Rocketmakers used a new specialised program called PostSharp, which injected code to document the entry and exit of every function, together with scanning for use of best practices.
Within a few weeks, the Rocketmakers team had discovered a serious memory leak that all other experts had missed.
Code Generation (CodeGen) Rocketmakers was an early adopter of CodeGen, an approach which is completely routine across the industry today. In brief, CodeGen is the practice of writing code which in turn writes other source code (which then gets compiled).
CodeGen is widely used today for API generation. One of Rocketmakers’ early clients was the Metro newspaper, who asked the team to build an app for Windows mobile devices (and in case you don’t remember, or weren’t born yet, there was once a Windows mobile operating system that almost competed with iOS and Android).
This was before off-the-shelf API tools were easily available, so Rocketmakers made its own using CodeGen tools. This allowed users to sync the day’s newspaper content on their app before they got onto the Underground or train with poor signal, ensuring the Metro content was available during their commute.
Protobuf In 2011, Rocketmakers developed an early-Cloud-based application for their client enModus.
Using power lines as their network, enModus had a technology for monitoring and managing energy use via a series of early smartplugs. These plugs produced an enormous number of small data packets, which needed to be processed quickly and accurately. Using a cross-platform data format called Protobuf, the system Rocketmakers designed could produce packets of data which were highly compressed (to use less bandwidth) but succinctly described to ensure correct processing. These were stored across multiple servers to ensure the system was highly resilient, and to ensure the load for each plug was distributed (using a technique called “sharding”).

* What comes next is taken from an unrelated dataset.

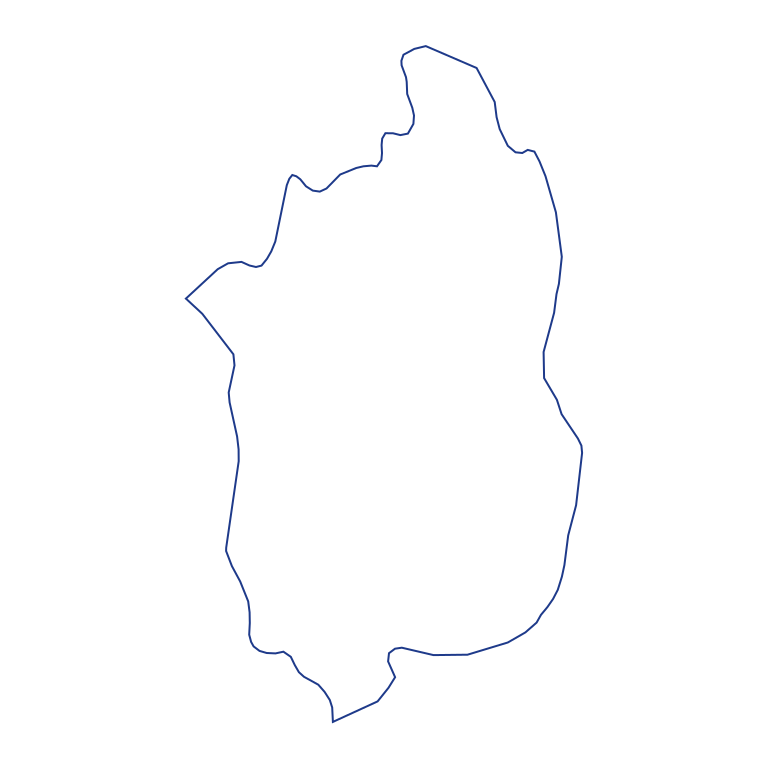 an SVG outline of Shiga
{"feature_id": "JPN-1853", "entity_name": "Shiga", "entity_type": "Prefecture", "adm_level": 1, "iso_a3": "JPN", "parent_name": "Japan", "parent_adm1": "", "projection": "equal_earth", "projection_center": [136.094, 35.224], "detail": "fine", "context": "isolated", "style": "outline", "palette": "blue", "viewbox_px": 768, "rotation_deg": 0, "n_neighbors": 0, "source": "natural_earth", "source_scale": "10m", "svg_char_len": 1533}
<svg xmlns="http://www.w3.org/2000/svg" viewBox="0 0 768 768"><path d="M476.6,68.0L494.7,102.0L496.6,117.2L499.7,129.1L507.8,145.8L515.5,152.3L522.3,153.0L527.7,149.9L534.4,151.6L539.5,161.4L545.5,176.2L555.9,212.3L561.8,256.8L558.9,283.9L556.5,294.1L554.1,312.8L543.6,352.0L544.1,378.1L556.9,399.8L561.6,414.2L577.9,438.5L581.4,445.6L582.1,452.9L576.1,505.2L568.2,535.4L564.4,565.1L561.9,576.7L557.8,589.8L553.1,598.9L547.4,607.1L541.0,614.8L536.6,622.6L525.4,632.4L507.8,642.5L467.5,654.7L433.5,655.1L401.8,647.7L395.0,648.7L389.0,653.2L388.1,661.4L395.1,677.2L388.5,687.8L377.6,701.4L332.9,721.9L332.2,707.5L329.8,700.0L324.6,691.9L318.3,684.7L304.0,676.8L298.9,672.2L294.8,665.1L290.8,656.8L283.4,651.7L275.5,653.4L266.7,653.0L259.5,650.9L253.6,646.4L251.1,641.9L249.2,634.7L249.8,623.0L249.6,612.3L248.2,601.4L240.2,581.5L231.9,566.1L226.1,551.0L226.2,547.7L238.7,461.2L238.6,449.4L237.1,436.5L229.6,402.4L228.7,392.5L234.5,365.4L233.4,354.3L202.3,313.8L185.9,298.6L217.7,269.2L228.1,263.3L241.5,261.9L249.5,265.5L256.0,267.0L261.5,265.6L267.0,258.8L271.3,251.3L275.3,241.5L286.8,185.2L289.3,178.8L292.3,175.0L296.4,176.3L300.3,179.3L306.0,186.3L312.8,190.6L319.8,191.6L326.5,188.5L340.2,174.5L356.2,168.0L363.4,166.3L371.4,165.6L377.0,166.3L381.4,160.0L382.0,153.1L381.6,145.0L382.2,138.6L385.4,133.2L393.1,133.3L400.4,135.1L407.9,133.6L413.4,123.9L414.0,115.5L412.3,107.8L407.2,94.0L406.7,81.9L406.0,77.2L401.6,65.3L401.4,60.8L403.5,54.7L414.3,48.9L425.8,46.1L476.6,68.0Z" fill="none" stroke="#1e3a8a" stroke-width="2"/></svg>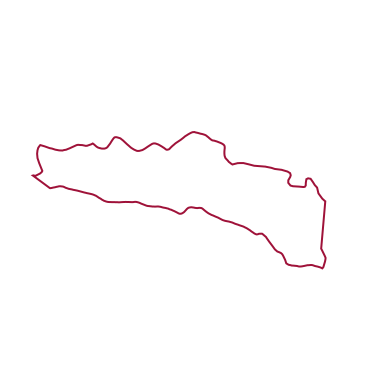 the district of Morne Vert, Laborie, Saint Lucia, rotated 306°
{"feature_id": "8701671B8981340817709", "entity_name": "Morne Vert", "entity_type": "district", "adm_level": 2, "iso_a3": "LCA", "parent_name": "Saint Lucia", "parent_adm1": "Laborie", "projection": "mercator", "projection_center": [-60.976, 13.779], "detail": "fine", "context": "isolated", "style": "outline", "palette": "rose", "viewbox_px": 384, "rotation_deg": 306, "n_neighbors": 0, "source": "geoboundaries", "source_scale": "gbopen_adm2", "svg_char_len": 5679}
<svg xmlns="http://www.w3.org/2000/svg" viewBox="0 0 384 384"><g transform="rotate(306 192 192)"><path d="M262.8,305.3L262.8,304.9L263.2,301.3L265.2,295.1L269.1,290.6L269.8,287.2L271.1,284.0L272.4,280.2L271.3,277.9L269.6,277.0L266.3,278.7L264.1,280.2L262.5,280.2L261.5,279.2L259.2,275.3L256.0,270.3L255.1,267.9L256.0,264.5L258.1,263.0L261.9,262.6L263.6,262.0L264.9,260.3L264.7,257.3L262.8,252.0L262.7,251.6L259.3,245.4L258.2,242.0L255.8,236.8L255.7,236.5L249.8,226.9L247.8,221.8L245.6,216.5L242.3,212.1L238.6,209.0L238.0,208.5L238.0,208.1L237.9,206.3L238.0,205.9L238.0,204.8L238.0,204.1L238.2,203.3L238.4,202.8L238.6,201.7L238.7,201.1L238.9,200.1L239.2,198.9L239.7,198.2L239.8,198.1L240.3,197.3L241.1,196.5L241.8,195.9L242.2,195.6L242.5,195.3L243.0,195.0L243.8,194.4L244.0,194.3L244.3,194.1L245.1,193.6L245.5,193.4L245.8,193.2L246.9,192.6L247.1,192.4L248.2,191.5L248.6,190.8L248.9,189.6L248.9,189.3L248.8,189.1L248.8,188.2L248.7,187.3L248.4,185.9L247.8,183.6L247.5,182.5L247.4,182.1L247.2,181.6L247.0,181.1L246.6,179.8L246.0,178.7L245.7,178.0L245.6,176.6L245.7,174.6L245.9,172.9L245.9,172.2L245.9,171.9L245.9,171.6L246.0,171.0L246.0,170.5L246.0,170.0L245.9,169.5L245.8,168.8L245.6,168.2L245.1,166.7L244.7,165.7L244.2,164.7L243.7,163.3L243.2,161.9L242.7,160.8L242.6,160.6L242.2,159.6L242.0,158.8L241.5,158.3L241.3,157.9L240.6,157.2L239.5,156.5L238.1,155.8L236.6,155.1L234.8,154.4L233.1,153.7L230.3,153.0L227.6,152.2L225.4,151.4L222.2,150.2L220.8,149.8L220.2,149.7L217.8,149.1L217.3,149.0L216.8,148.9L215.0,148.6L214.3,148.5L213.8,148.5L212.9,148.2L212.4,147.8L211.9,147.4L211.4,146.8L211.3,146.6L211.2,146.2L211.1,145.6L211.2,144.6L211.2,144.3L211.2,142.7L211.1,142.3L211.1,141.5L211.0,140.2L210.9,139.1L210.7,137.4L210.6,136.7L210.1,135.0L209.8,134.1L209.6,133.6L209.3,133.2L209.1,132.8L208.5,132.2L207.7,131.6L207.1,131.3L206.6,131.1L205.1,130.5L203.3,129.8L201.1,129.0L199.9,128.6L197.8,127.7L197.0,127.3L196.5,127.0L195.3,126.0L194.4,125.3L193.8,124.6L193.2,123.8L193.1,123.6L192.8,122.9L192.6,121.9L192.3,120.5L192.2,119.7L192.2,119.4L192.1,118.6L192.1,118.3L192.0,117.0L192.1,115.3L192.3,113.5L192.4,112.1L192.5,111.1L192.9,107.9L193.1,106.4L193.2,105.2L193.2,104.1L193.3,102.7L193.2,102.2L192.7,100.7L192.5,100.1L192.0,98.8L191.2,97.7L190.6,97.2L190.1,97.1L189.2,97.0L187.7,97.0L185.6,97.1L185.4,97.1L183.1,97.3L179.5,97.2L178.7,97.2L177.8,97.0L177.1,96.7L176.6,96.4L175.7,95.7L175.4,95.3L175.0,94.8L174.5,94.1L174.3,93.8L174.0,93.3L173.7,92.6L173.6,92.2L173.2,91.4L172.9,90.4L172.8,90.1L172.7,89.7L172.6,88.5L172.6,88.1L172.6,87.6L172.7,87.1L172.7,86.8L172.8,85.7L172.9,85.0L172.9,84.5L172.9,83.5L172.9,83.2L172.1,82.8L171.3,82.4L167.7,79.9L167.5,79.6L167.0,79.1L166.8,78.7L165.6,76.0L165.4,75.6L164.6,74.4L163.2,72.1L162.5,71.4L161.8,70.9L155.4,67.3L154.0,66.4L152.2,65.3L151.4,64.5L150.8,63.9L149.3,62.7L149.0,62.2L147.6,60.1L145.9,56.5L144.8,53.1L143.8,51.0L142.3,45.9L140.8,41.7L140.6,41.6L137.5,41.6L134.9,42.5L131.9,44.2L128.6,47.1L125.6,51.3L121.1,58.5L119.8,58.7L117.6,58.2L113.0,55.8L112.2,53.9L111.8,53.6L111.6,74.7L111.7,75.0L112.9,76.2L114.1,77.2L114.9,78.0L115.8,78.8L116.1,79.0L116.9,79.7L117.2,80.0L117.9,80.6L118.4,81.0L118.9,81.6L119.4,82.3L119.7,82.9L120.1,83.6L120.6,84.5L120.9,85.6L121.0,86.3L121.2,87.5L121.4,88.0L121.6,88.7L121.9,89.7L122.1,90.4L122.5,91.2L122.7,91.7L123.1,92.5L123.6,93.6L123.9,94.5L124.8,96.4L125.7,98.4L126.6,100.7L127.4,102.8L128.0,104.4L128.4,105.4L128.8,106.3L129.3,107.6L129.9,108.9L130.7,110.7L131.3,112.1L131.7,113.2L132.0,114.3L132.2,115.3L132.5,116.4L132.5,117.2L132.6,118.0L132.6,119.9L132.9,122.1L132.9,123.8L133.1,125.1L133.2,126.1L133.4,126.6L133.7,127.7L134.0,128.6L134.3,129.3L134.7,130.1L135.4,131.2L137.6,134.4L139.6,137.2L140.3,138.3L140.7,139.0L141.4,139.8L142.5,141.1L143.4,142.2L144.2,143.2L144.9,144.1L145.8,145.4L146.4,146.2L147.3,147.6L148.3,149.1L149.1,150.2L150.1,151.2L150.7,151.9L151.2,152.7L151.6,153.6L151.8,154.1L152.1,154.9L152.3,155.6L152.5,156.4L152.7,157.6L153.5,160.6L153.9,162.2L154.2,163.3L154.7,164.5L155.4,165.6L155.8,166.4L156.4,167.4L156.9,168.4L157.7,169.5L158.3,170.5L159.2,171.6L159.6,172.1L160.4,173.1L160.7,173.7L161.3,174.8L161.7,175.7L162.1,176.9L162.6,178.1L163.4,179.7L163.7,180.4L164.2,181.7L164.6,182.6L164.7,183.4L165.0,184.6L165.4,185.5L165.8,187.6L166.1,188.8L166.3,190.0L166.5,191.3L166.7,192.6L166.8,193.7L167.2,194.9L167.8,195.7L168.4,196.2L168.6,196.3L169.2,196.7L171.1,197.4L173.7,197.7L175.0,197.8L175.9,198.0L176.9,198.3L177.4,198.6L178.1,199.2L178.9,200.0L179.5,200.8L180.0,201.8L180.5,202.7L180.9,203.7L181.4,204.6L182.0,205.6L182.3,206.0L182.7,206.4L183.3,207.0L184.1,208.2L184.6,209.2L184.7,210.4L184.6,211.6L184.5,212.9L184.4,215.0L184.4,217.1L184.5,218.4L184.8,220.3L184.9,221.2L185.4,222.9L185.9,225.4L186.6,228.2L186.8,229.8L187.1,231.9L187.3,233.2L188.1,235.7L188.7,237.0L189.8,239.3L191.0,242.6L191.6,245.4L192.1,247.0L192.5,248.1L193.0,250.0L193.4,251.2L194.0,253.1L194.3,254.1L194.5,255.7L194.7,256.6L194.9,258.1L195.0,260.0L195.1,261.3L195.0,263.4L195.1,264.7L195.1,266.7L195.3,268.1L195.6,269.1L196.5,270.1L197.4,270.6L198.3,271.6L198.9,272.5L199.2,272.8L199.5,273.4L199.1,278.3L198.5,279.8L197.2,283.6L195.7,288.5L194.3,292.8L194.0,296.0L194.6,298.2L194.9,300.0L194.7,301.6L194.0,303.2L191.8,307.3L189.7,310.2L189.9,312.9L190.8,314.9L191.1,315.9L191.8,316.9L193.9,320.5L194.4,321.9L195.1,323.1L196.4,324.6L198.1,326.2L200.7,328.5L201.2,329.2L203.0,331.3L203.7,332.6L204.4,335.0L205.5,337.5L206.5,340.4L206.8,342.3L207.9,342.4L208.5,342.4L209.9,341.9L211.9,341.2L213.9,340.5L215.2,339.9L216.4,339.3L217.2,338.8L217.8,337.9L218.7,336.3L219.6,334.6L220.5,332.9L221.2,331.6L222.1,329.8L262.8,305.3Z" fill="none" stroke="#9f1239" stroke-width="2"/></g></svg>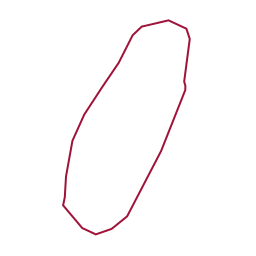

Both Protobuf and sharding are in common use today, but back in 2011 this was very cutting edge, and provided an important early example of how Cloud technology could be used economically.
They may be old, but innovative use of these technologies live on at Rocketmakers!
Technology doesn't need to be new to be used in an innovative way. If you want an example of how older tech is used today in new innovations, just look at Rocketmakers’ latest in-house innovation: Beam.
Beam is a system for managing the content in Virtual and Augmented reality environments. It makes refreshing and updating virtual environment content just as easy as updating the images on a website, and we think it might just change the world. When we showed the idea to Innovate UK, they agreed, and helped to fund early research and development of Beam alongside Rocketmakers' own internal investment.
Now in advanced testing and in pilots with customers, Beam is certainly cutting edge and contains lots of technology which didn’t exist even a few years ago. But look under the hood, and you’ll see some familiar sights.
As a system for managing 3D images, Rocketmakers’ long standing expertise has been invaluable. Every line of code in Beam is put through its paces using automated code analysis, and, as a system which is managing huge amounts of data via a database, its API has been developed using CodeGen. And, of course, technologies like Protobuf and sharding are essential for managing the flows to and from that database economically and efficiently.
There’s no telling what technologies the next fifteen years will bring, or which of today’s exotic, cutting-edge technologies will have become routine by then, but we do know one thing for sure: Rocketmakers developers will be creating and designing with the best, most innovative tools possible.
Rocketmakers is a Bath-based software development agency on a mission to have a direct, positive and meaningful impact on the lives of more than 50 million people through the software they build and the support they provide.